**What is required:** Return every line below in which "ventilátor" appears.
::: Provided information :::
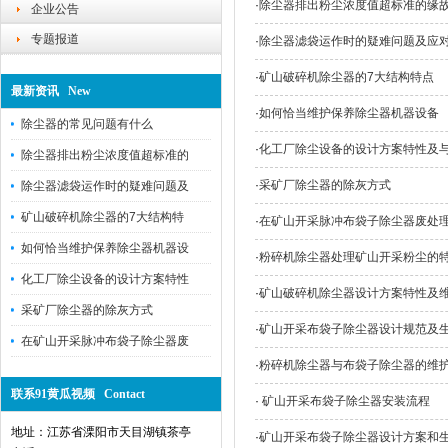
·
除尘器排出粉尘浓度值超标准的缘
企业公告
专题报道
·
除尘器滤袋运作时的疑难问题及应
·
矿山破碎机除尘器的7大结构特点
最新资讯 New
·
如何恰当维护保养除尘器机器设备
除尘器的常见问题有什么
·
化工厂除尘设备的设计方案特性及
除尘器排出粉尘浓度值超标准的
·
采矿厂除尘器的除灰方式
除尘器滤袋运作时的疑难问题及
矿山破碎机除尘器的7大结构特
·
在矿山开采脉冲布袋子除尘器废处
如何恰当维护保养除尘器机器设
·
粉碎机除尘器处理矿山开采粉尘的
化工厂除尘设备的设计方案特性
·
矿山破碎机除尘器设计方案特性及
采矿厂除尘器的除灰方式
·
矿山开采布袋子除尘器设计规范及
在矿山开采脉冲布袋子除尘器废
·
粉碎机除尘器与布袋子除尘器的维
联系91黄瓜视频 Contact
·
矿山开采布袋子除尘器安装流程
地址：江苏省溧阳市天目湖镇茶亭
·
矿山开采布袋子除尘器设计方案和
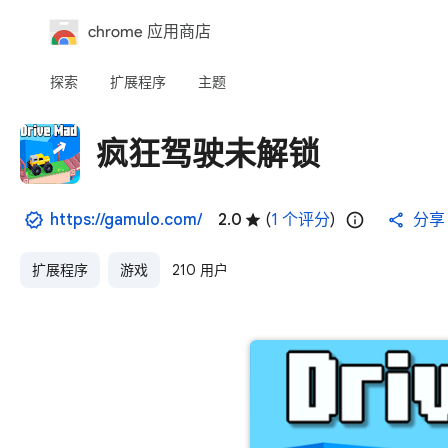
chrome 应用商店
探索
扩展程序
主题
疯狂驾驶未解锁
https://gamulo.com/
2.0
(
1 个评分
)
分享
扩展程序
游戏
210 用户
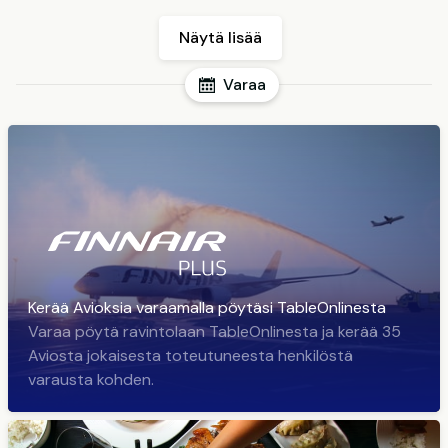
Näytä lisää
Varaa
Kerää Avioksia varaamalla pöytäsi TableOnlinesta
Varaa pöytä ravintolaan TableOnlinesta ja kerää 35
Aviosta jokaisesta toteutuneesta henkilöstä
varausta kohden.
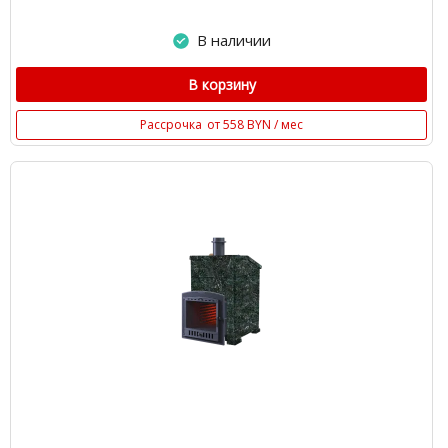
В наличии
В корзину
Рассрочка
от 558 BYN / мес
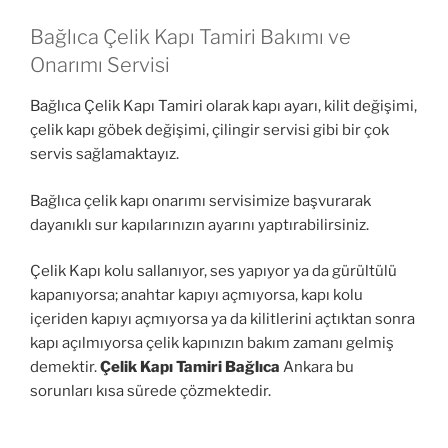
Bağlıca Çelik Kapı Tamiri Bakımı ve
Onarımı Servisi
Bağlıca Çelik Kapı Tamiri olarak kapı ayarı, kilit değişimi,
çelik kapı göbek değişimi, çilingir servisi gibi bir çok
servis sağlamaktayız.
Bağlıca çelik kapı onarımı servisimize başvurarak
dayanıklı sur kapılarınızın ayarını yaptırabilirsiniz.
Çelik Kapı kolu sallanıyor, ses yapıyor ya da gürültülü
kapanıyorsa; anahtar kapıyı açmıyorsa, kapı kolu
içeriden kapıyı açmıyorsa ya da kilitlerini açtıktan sonra
kapı açılmıyorsa çelik kapınızın bakım zamanı gelmiş
demektir.
Çelik Kapı Tamiri Bağlıca
Ankara bu
sorunları kısa sürede çözmektedir.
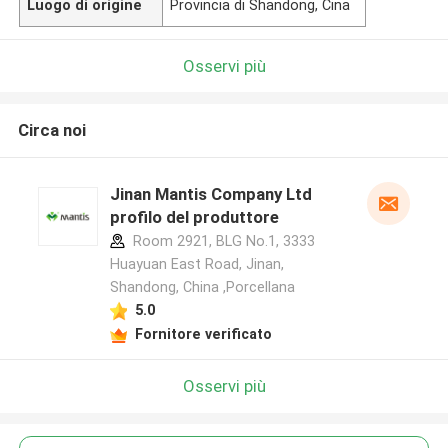
Luogo di origine
Provincia di Shandong, Cina
Osservi più
Circa noi
Jinan Mantis Company Ltd
profilo del produttore
Room 2921, BLG No.1, 3333
Huayuan East Road, Jinan,
Shandong, China ,Porcellana
5.0
Fornitore verificato
Osservi più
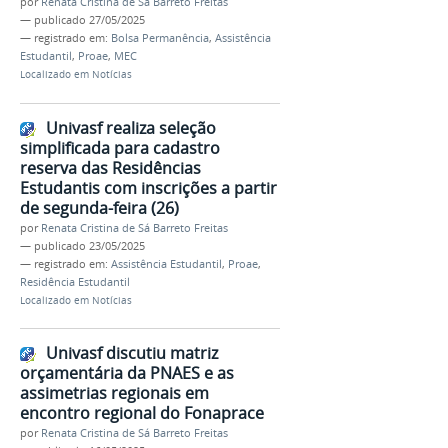
por
Renata Cristina de Sá Barreto Freitas
—
publicado
27/05/2025
— registrado em:
Bolsa Permanência
,
Assistência
Estudantil
,
Proae
,
MEC
Localizado em
Notícias
Univasf realiza seleção
simplificada para cadastro
reserva das Residências
Estudantis com inscrições a partir
de segunda-feira (26)
por
Renata Cristina de Sá Barreto Freitas
—
publicado
23/05/2025
— registrado em:
Assistência Estudantil
,
Proae
,
Residência Estudantil
Localizado em
Notícias
Univasf discutiu matriz
orçamentária da PNAES e as
assimetrias regionais em
encontro regional do Fonaprace
por
Renata Cristina de Sá Barreto Freitas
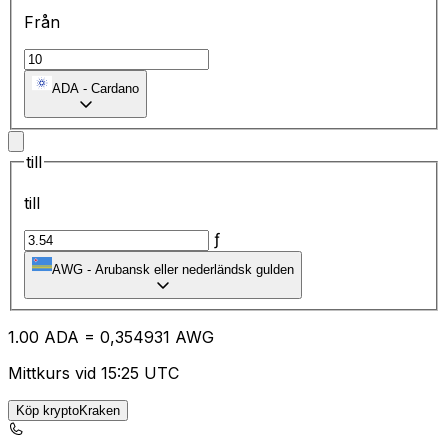
Från
ADA
-
Cardano
till
till
ƒ
AWG
-
Arubansk eller nederländsk gulden
1.00
ADA
=
0,
354931
AWG
Mittkurs vid 15:25 UTC
Köp kryptoKraken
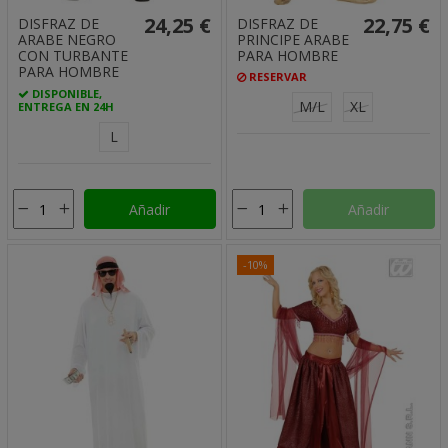
24,25 €
22,75 €
DISFRAZ DE
DISFRAZ DE
ARABE NEGRO
PRINCIPE ARABE
CON TURBANTE
PARA HOMBRE
PARA HOMBRE
RESERVAR
DISPONIBLE,
M/L
XL
ENTREGA EN 24H
L
Añadir
Añadir
-10%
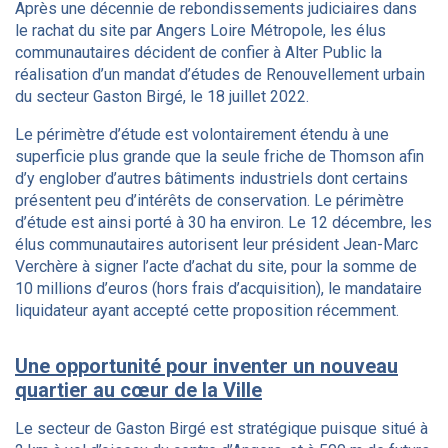
Après une décennie de rebondissements judiciaires dans
le rachat du site par Angers Loire Métropole, les élus
communautaires décident de confier à Alter Public la
réalisation d’un mandat d’études de Renouvellement urbain
du secteur Gaston Birgé, le 18 juillet 2022.
Le périmètre d’étude est volontairement étendu à une
superficie plus grande que la seule friche de Thomson afin
d’y englober d’autres bâtiments industriels dont certains
présentent peu d’intérêts de conservation. Le périmètre
d’étude est ainsi porté à 30 ha environ. Le 12 décembre, les
élus communautaires autorisent leur président Jean-Marc
Verchère à signer l’acte d’achat du site, pour la somme de
10 millions d’euros (hors frais d’acquisition), le mandataire
liquidateur ayant accepté cette proposition récemment.
Une opportunité pour inventer un nouveau
quartier au cœur de la Ville
Le secteur de Gaston Birgé est stratégique puisque situé à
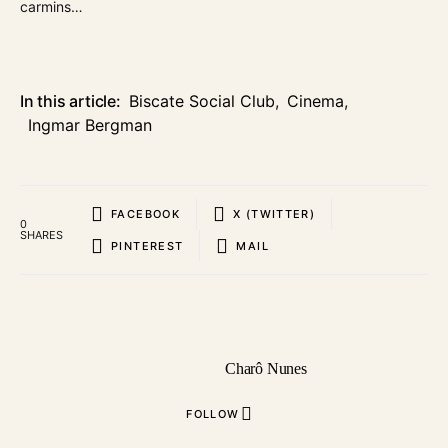
carmins…
In this article:
Biscate Social Club
,
Cinema
,
Ingmar Bergman
FACEBOOK
X (TWITTER)
0
SHARES
PINTEREST
MAIL
Charô Nunes
FOLLOW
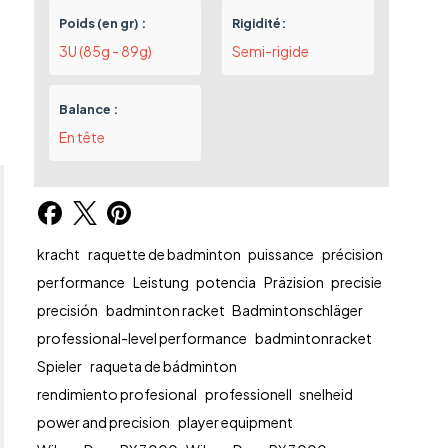
Poids (en gr) :
Rigidité:
3U (85g - 89g)
Semi-rigide
Balance :
En tête
kracht
raquette de badminton
puissance
précision
performance
Leistung
potencia
Präzision
precisie
precisión
badminton racket
Badmintonschläger
professional-level performance
badmintonracket
Spieler
raqueta de bádminton
rendimiento profesional
professionell
snelheid
power and precision
player equipment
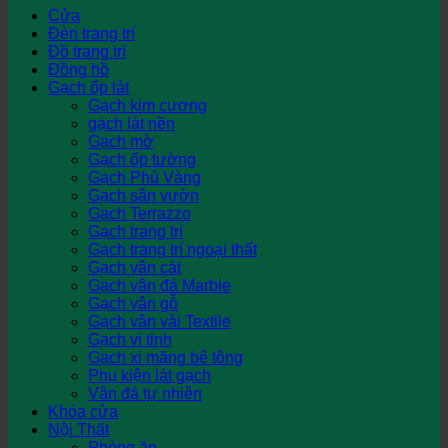
Cửa
Đèn trang trí
Đồ trang trí
Đồng hồ
Gạch ốp lát
Gạch kim cương
gạch lát nền
Gạch mờ
Gạch ốp tường
Gạch Phủ Vàng
Gạch sân vườn
Gạch Terrazzo
Gạch trang trí
Gạch trang trí ngoại thất
Gạch vân cát
Gạch vân đá Marble
Gạch vân gỗ
Gạch vân vải Textile
Gạch vi tinh
Gạch xi măng bê tông
Phụ kiện lát gạch
Vân đá tự nhiên
Khóa cửa
Nội Thất
Phòng ăn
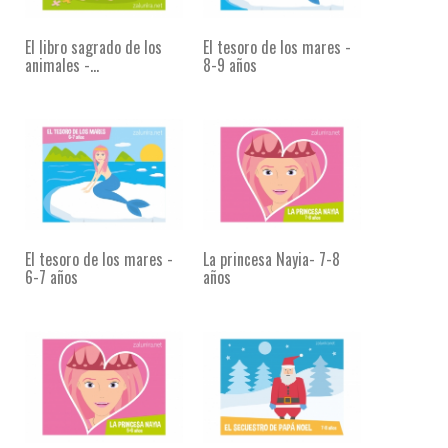
El libro sagrado de los
El tesoro de los mares -
animales -...
8-9 años
El tesoro de los mares -
La princesa Nayia- 7-8
6-7 años
años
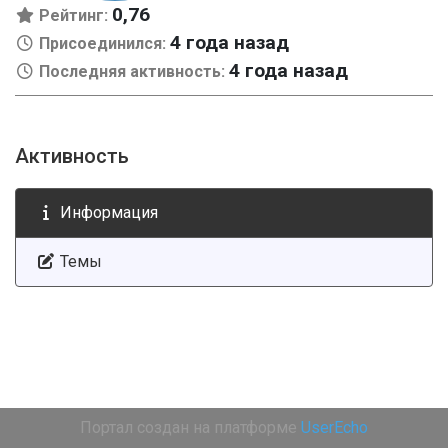
0,76
Рейтинг:
4 года назад
Присоединился:
4 года назад
Последняя активность:
Активность
Информация
Темы
Портал создан на платформе
UserEcho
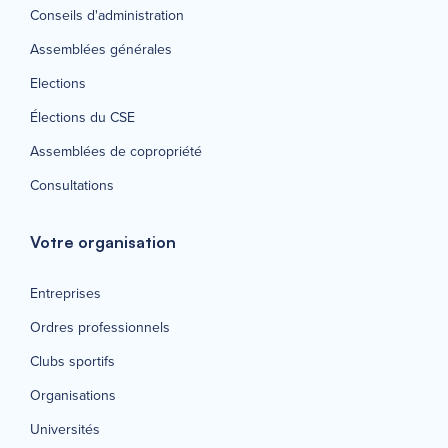
Conseils d'administration
Assemblées générales
Elections
Élections du CSE
Assemblées de copropriété
Consultations
Votre organisation
Entreprises
Ordres professionnels
Clubs sportifs
Organisations
Universités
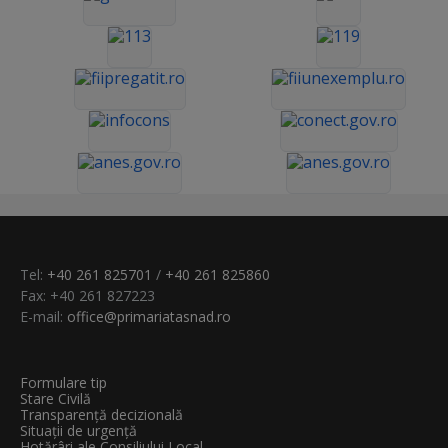
Tel:
+40 261 825701
/
+40 261 825860
Fax: +40 261 827223
E-mail:
office@primariatasnad.ro
Formulare tip
Stare Civilă
Transparenţă decizională
Situații de urgență
Hotărâri ale Consiliului Local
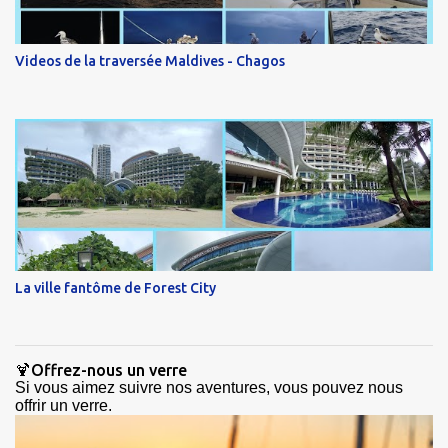
Videos de la traversée Maldives - Chagos
La ville fantôme de Forest City
🍹Offrez-nous un verre
Si vous aimez suivre nos aventures, vous pouvez nous
offrir un verre.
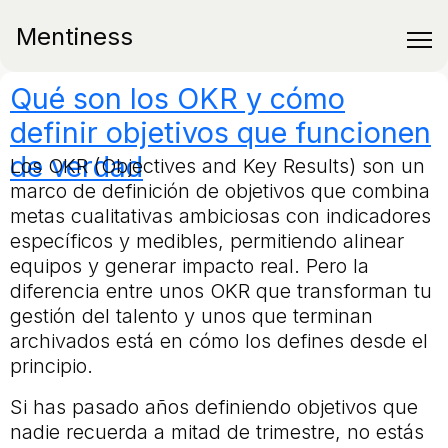
Mentiness
Qué son los OKR y cómo
definir objetivos que funcionen
de verdad
Los OKR (Objectives and Key Results) son un
marco de definición de objetivos que combina
metas cualitativas ambiciosas con indicadores
específicos y medibles, permitiendo alinear
equipos y generar impacto real. Pero la
diferencia entre unos OKR que transforman tu
gestión del talento y unos que terminan
archivados está en cómo los defines desde el
principio.
Si has pasado años definiendo objetivos que
nadie recuerda a mitad de trimestre, no estás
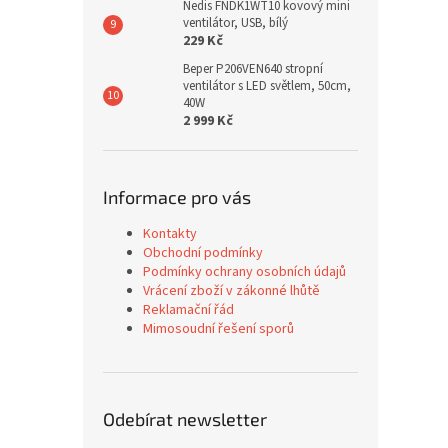
Nedis FNDK1WT10 kovový mini
ventilátor, USB, bílý
229 Kč
Beper P206VEN640 stropní
ventilátor s LED světlem, 50cm,
40W
2 999 Kč
Informace pro vás
Kontakty
Obchodní podmínky
Podmínky ochrany osobních údajů
Vrácení zboží v zákonné lhůtě
Reklamační řád
Mimosoudní řešení sporů
Odebírat newsletter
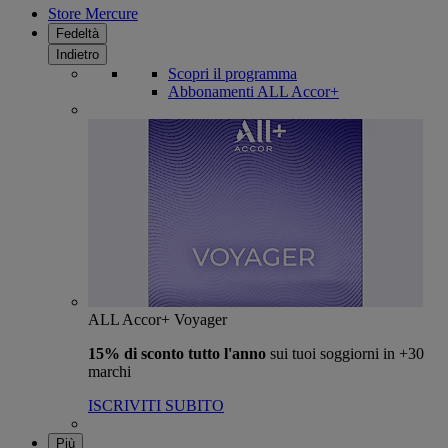
Store Mercure
Fedeltà
Indietro
Scopri il programma
Abbonamenti ALL Accor+
ALL Accor+ Voyager
15% di sconto tutto l'anno
sui tuoi soggiorni in +30
marchi
ISCRIVITI SUBITO
Più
:::
**Your response:**
ventilátor, USB, bílý
ventilátor s LED světlem, 50cm,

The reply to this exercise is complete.